AI2’s OLMo 2 introduces improvements to the open language model architecture, with optimized data and techniques, promoting transparency and efficiency in the AI ​​industry.

Key Points:

  • New Architecture: OLMo 2 adopts advanced training techniques and a new data mix, the “Dolmino Mix 1124”.
  • Enhanced Models: Available in 7 and 13 billion parameter versions, with improved performance.
  • Transparency and Accessibility: All training data, code, and recipes are publicly available.
  • Industry Competition: OLMo 2 competes against leading models such as Llama 3.1 and Qwen 2.5.
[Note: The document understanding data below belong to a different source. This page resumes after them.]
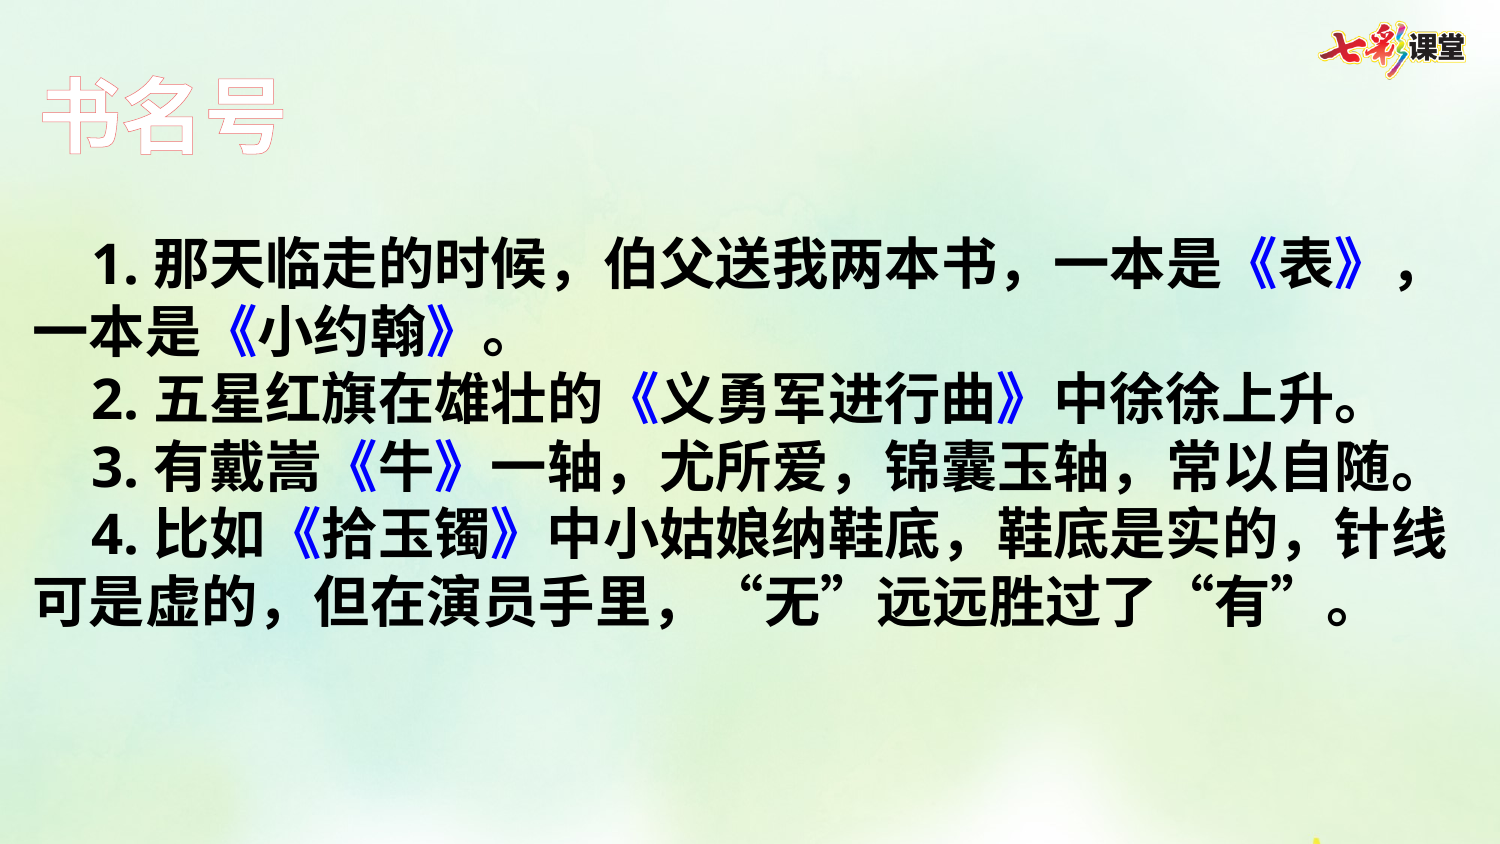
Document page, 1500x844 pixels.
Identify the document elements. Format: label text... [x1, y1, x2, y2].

text_box 1.那天临走的时候，伯父送我两本书，一本是《表》，一本是《小约翰》。 2.五星红旗在雄壮的《义勇军进行曲》中徐徐上升。 3.有戴嵩《牛》一轴，尤所爱，锦囊玉轴，常以自随。 4.比如《拾玉镯》中小姑娘纳鞋底，鞋底是实的，针线可是虚的，但在演员手里，“无”远远胜过了“有”。 [17, 220, 1495, 641]
text_box 书名号 [26, 57, 384, 170]
picture [0, 0, 1500, 844]
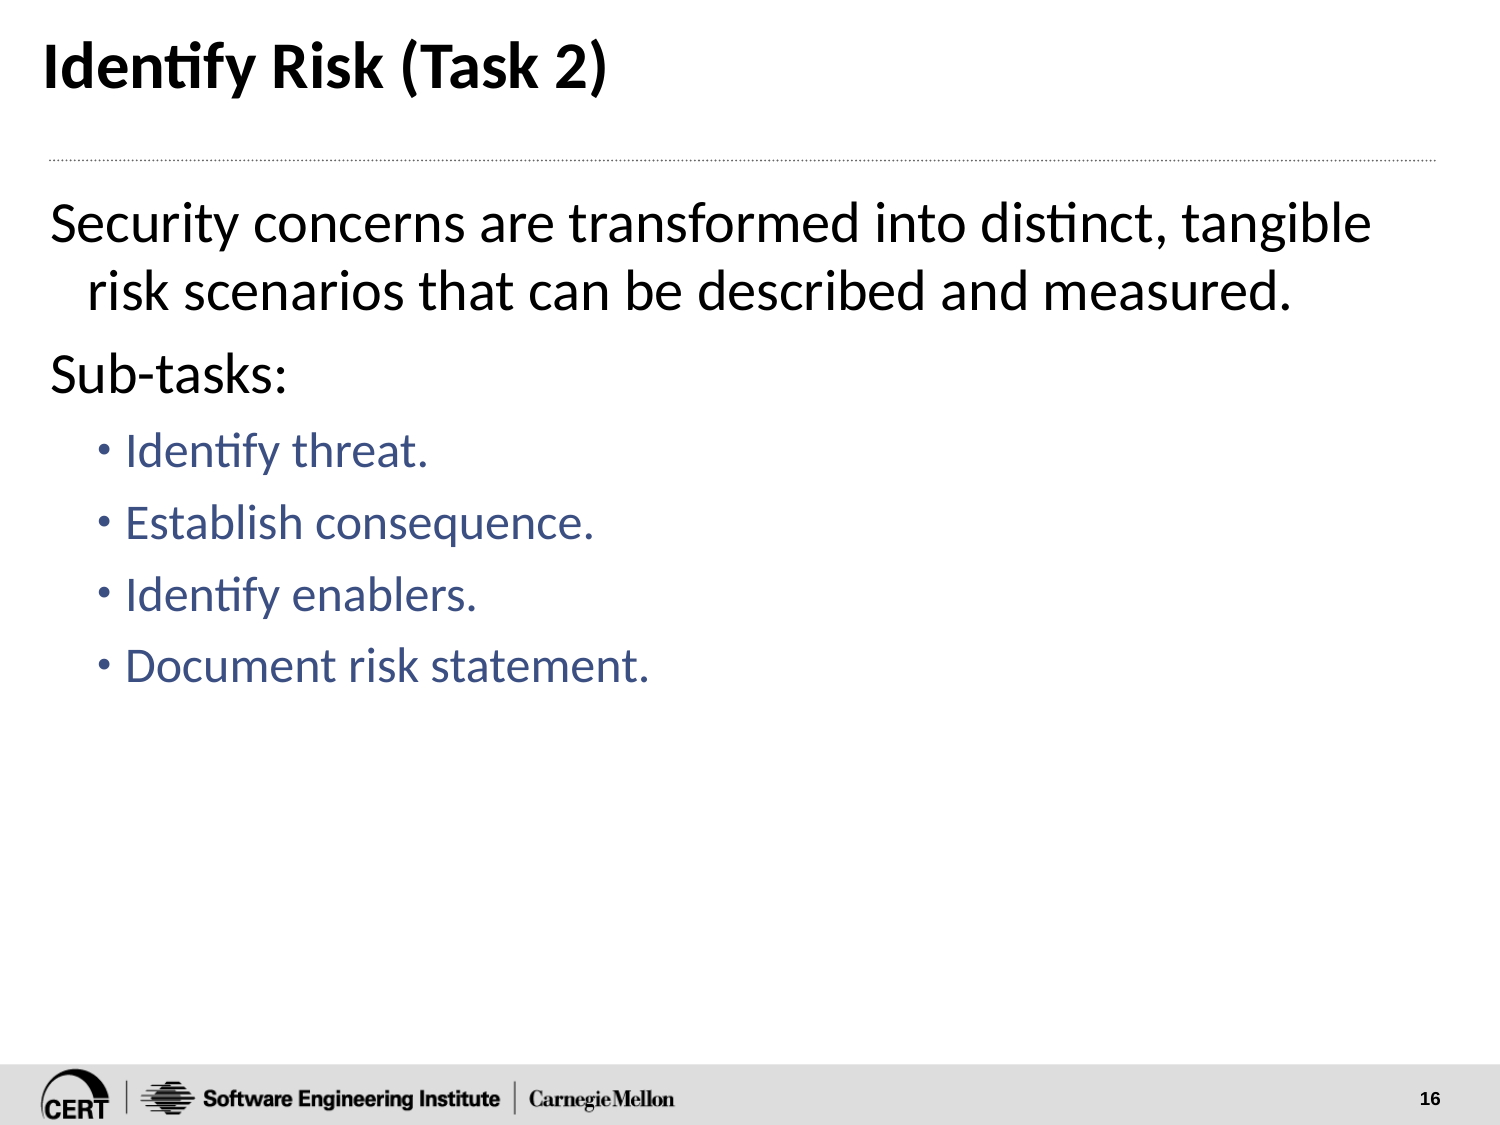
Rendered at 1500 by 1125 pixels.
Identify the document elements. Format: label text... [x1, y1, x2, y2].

picture [24, 1065, 688, 1125]
title Identify Risk (Task 2) [42, 37, 1434, 155]
list Security concerns are transformed into distinct, tangible risk scenarios that can be described and measured. Sub-tasks: Identify threat. Establish consequence. Identify enablers. Document risk statement. [49, 187, 1438, 1001]
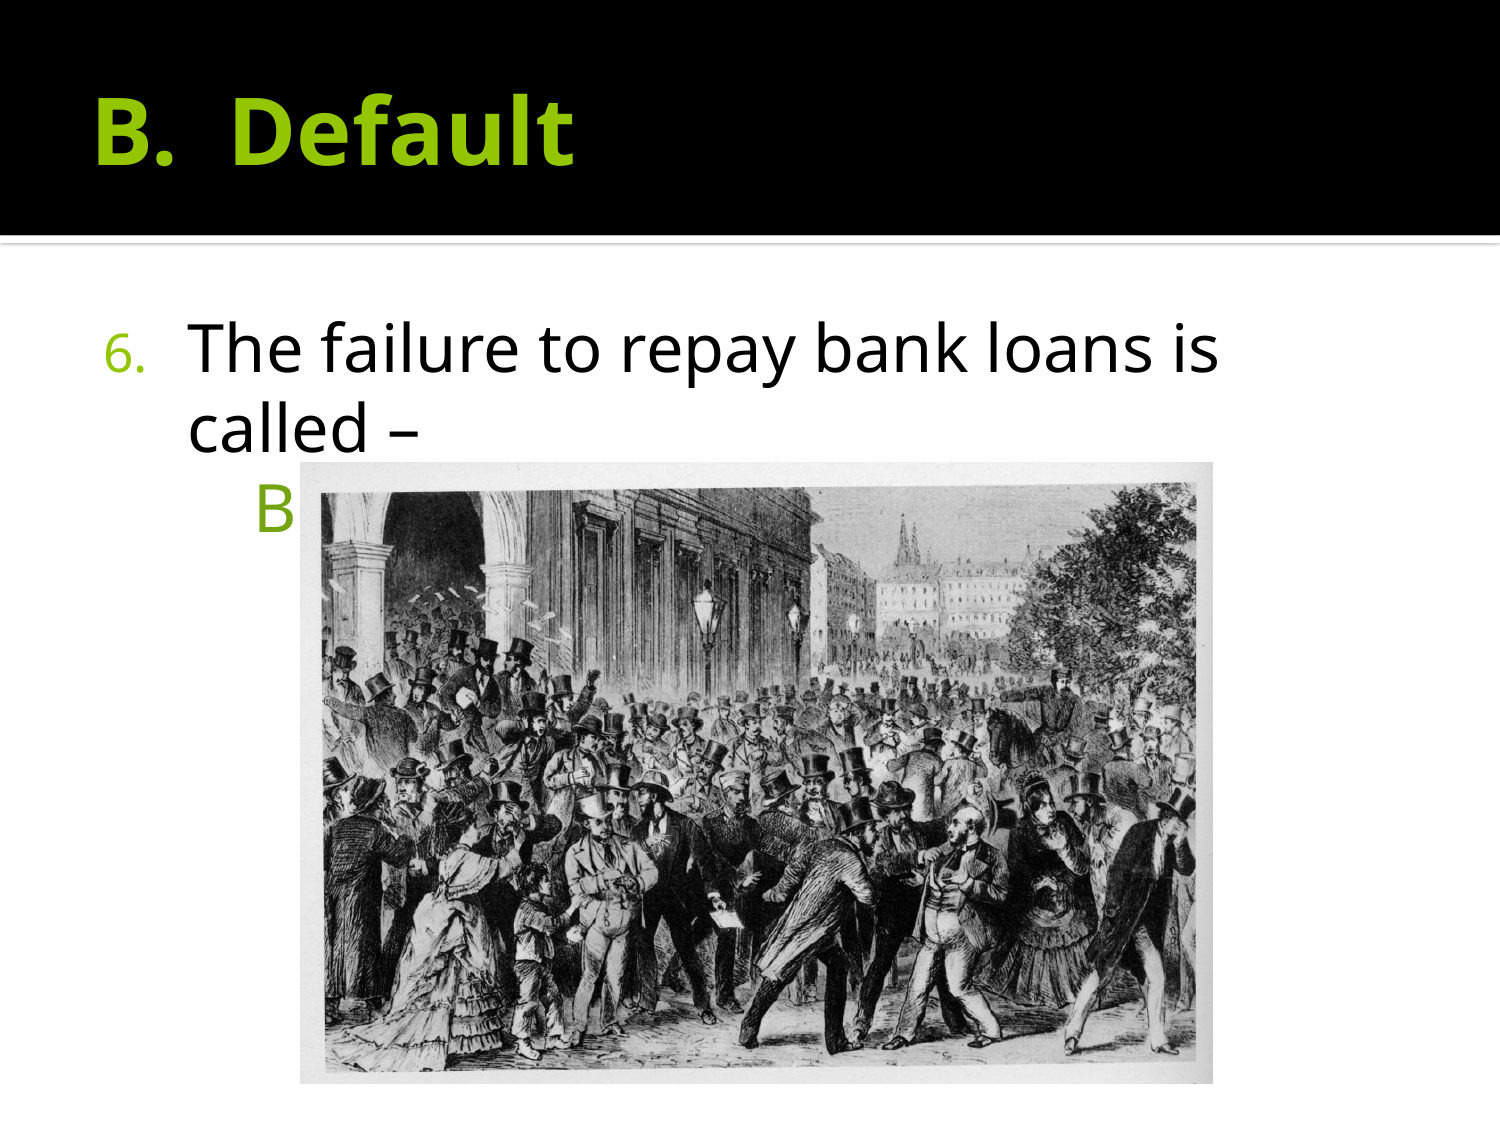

The Allen Institute for AI (AI2) recently unveiled OLMo 2, the second generation of its open language models. This release introduces improvements to the architecture and training techniques, including a new data mix called the “Dolmino Mix 1124”, which has led to significant performance improvements on several benchmarks. Additionally, OLMo 2-Instruct incorporates best practices from Tülu 3, focusing on permissive data and extending reinforcement learning with verifiable rewards (RLVR). Available in 7 and 13 billion parameter sizes, OLMo 2 models compete with other open models such as Llama 3.1 and Qwen 2.5, offering efficiency and transparency thanks to the complete availability of the training data, code, and recipes used.

This initiative is part of a broader trend in AI, where research institutions and companies are developing increasingly advanced extended language models (LLMs). For example, the Gemma team has introduced Gemma 2, a family of state-of-the-art, lightweight models ranging from 2 to 27 billion parameters. These models apply well-known technical modifications to the Transformer architecture, such as interleaving local and global attention and group-query attention, offering competitive performance compared to larger models.

Likewise, OpenAI, founded in 2015 with the goal of promoting and developing friendly AI, recently announced its transformation into a for-profit company, continuing to contribute significantly to the advancement of AI.

These developments reflect the commitment of the scientific community to make AI more accessible and transparent, promoting open collaboration and innovation in the field.